Aim of the exercise: Copy out only those lines of the material below that contain the word "full".

The input:

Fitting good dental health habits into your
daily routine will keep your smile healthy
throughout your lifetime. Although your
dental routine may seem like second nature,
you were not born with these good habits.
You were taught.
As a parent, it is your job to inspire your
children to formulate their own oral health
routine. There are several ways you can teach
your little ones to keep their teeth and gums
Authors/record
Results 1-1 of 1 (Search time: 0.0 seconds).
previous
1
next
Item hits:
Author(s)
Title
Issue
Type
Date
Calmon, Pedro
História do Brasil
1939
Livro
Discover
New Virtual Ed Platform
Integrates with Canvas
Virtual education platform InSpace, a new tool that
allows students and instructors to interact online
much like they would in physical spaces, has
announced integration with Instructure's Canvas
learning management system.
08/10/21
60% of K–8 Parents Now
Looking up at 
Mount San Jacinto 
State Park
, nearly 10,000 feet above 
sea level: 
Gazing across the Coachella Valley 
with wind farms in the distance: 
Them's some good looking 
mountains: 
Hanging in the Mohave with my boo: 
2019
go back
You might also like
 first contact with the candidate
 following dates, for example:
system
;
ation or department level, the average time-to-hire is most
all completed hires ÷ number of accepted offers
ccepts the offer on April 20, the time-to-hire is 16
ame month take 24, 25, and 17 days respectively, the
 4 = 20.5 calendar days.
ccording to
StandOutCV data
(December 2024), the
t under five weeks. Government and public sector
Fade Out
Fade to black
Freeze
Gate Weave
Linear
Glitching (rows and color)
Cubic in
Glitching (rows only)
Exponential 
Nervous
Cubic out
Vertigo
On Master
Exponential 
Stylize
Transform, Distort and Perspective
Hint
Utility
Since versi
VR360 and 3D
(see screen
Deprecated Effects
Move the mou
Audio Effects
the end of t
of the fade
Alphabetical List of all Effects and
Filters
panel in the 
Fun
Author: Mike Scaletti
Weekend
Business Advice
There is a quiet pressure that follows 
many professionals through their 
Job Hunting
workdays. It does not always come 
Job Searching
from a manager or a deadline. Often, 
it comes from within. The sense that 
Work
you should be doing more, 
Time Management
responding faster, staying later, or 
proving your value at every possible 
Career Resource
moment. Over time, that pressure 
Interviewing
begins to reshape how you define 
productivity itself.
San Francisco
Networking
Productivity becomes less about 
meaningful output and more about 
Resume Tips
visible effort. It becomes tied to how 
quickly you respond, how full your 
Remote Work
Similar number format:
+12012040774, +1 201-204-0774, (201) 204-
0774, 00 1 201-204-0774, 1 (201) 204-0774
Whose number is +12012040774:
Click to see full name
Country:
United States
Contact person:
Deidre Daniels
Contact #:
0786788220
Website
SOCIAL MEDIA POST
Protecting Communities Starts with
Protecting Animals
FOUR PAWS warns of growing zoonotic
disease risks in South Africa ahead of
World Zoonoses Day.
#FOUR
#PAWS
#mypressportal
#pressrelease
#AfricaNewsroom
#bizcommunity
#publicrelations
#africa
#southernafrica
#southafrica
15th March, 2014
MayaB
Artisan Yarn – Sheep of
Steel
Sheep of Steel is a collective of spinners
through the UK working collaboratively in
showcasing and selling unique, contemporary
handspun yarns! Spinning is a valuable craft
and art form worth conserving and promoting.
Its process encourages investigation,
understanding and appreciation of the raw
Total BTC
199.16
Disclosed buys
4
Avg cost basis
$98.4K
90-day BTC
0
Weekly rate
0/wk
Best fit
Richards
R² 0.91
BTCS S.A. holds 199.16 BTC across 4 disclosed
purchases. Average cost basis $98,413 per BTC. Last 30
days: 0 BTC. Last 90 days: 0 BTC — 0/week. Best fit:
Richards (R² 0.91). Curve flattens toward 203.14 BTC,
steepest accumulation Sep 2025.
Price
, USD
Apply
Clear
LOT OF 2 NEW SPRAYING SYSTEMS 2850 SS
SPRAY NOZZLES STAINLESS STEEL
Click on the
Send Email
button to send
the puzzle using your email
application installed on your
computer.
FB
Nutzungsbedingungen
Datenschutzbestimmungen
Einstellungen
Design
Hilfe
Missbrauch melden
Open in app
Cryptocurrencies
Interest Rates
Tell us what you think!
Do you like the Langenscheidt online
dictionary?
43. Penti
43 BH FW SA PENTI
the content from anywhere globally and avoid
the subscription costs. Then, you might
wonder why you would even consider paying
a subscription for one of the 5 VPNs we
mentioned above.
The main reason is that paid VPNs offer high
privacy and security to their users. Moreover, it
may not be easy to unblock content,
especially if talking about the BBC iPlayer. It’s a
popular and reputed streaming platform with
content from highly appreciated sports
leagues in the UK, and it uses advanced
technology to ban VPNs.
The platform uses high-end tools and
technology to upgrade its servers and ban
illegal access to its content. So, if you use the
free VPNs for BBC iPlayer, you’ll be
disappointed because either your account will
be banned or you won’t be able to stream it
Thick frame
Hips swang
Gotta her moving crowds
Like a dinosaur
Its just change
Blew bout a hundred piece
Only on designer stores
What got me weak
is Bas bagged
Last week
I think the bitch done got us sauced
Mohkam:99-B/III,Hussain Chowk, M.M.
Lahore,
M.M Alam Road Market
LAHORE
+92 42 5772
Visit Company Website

Answer to this task:
quickly you respond, how full your 
Click to see full name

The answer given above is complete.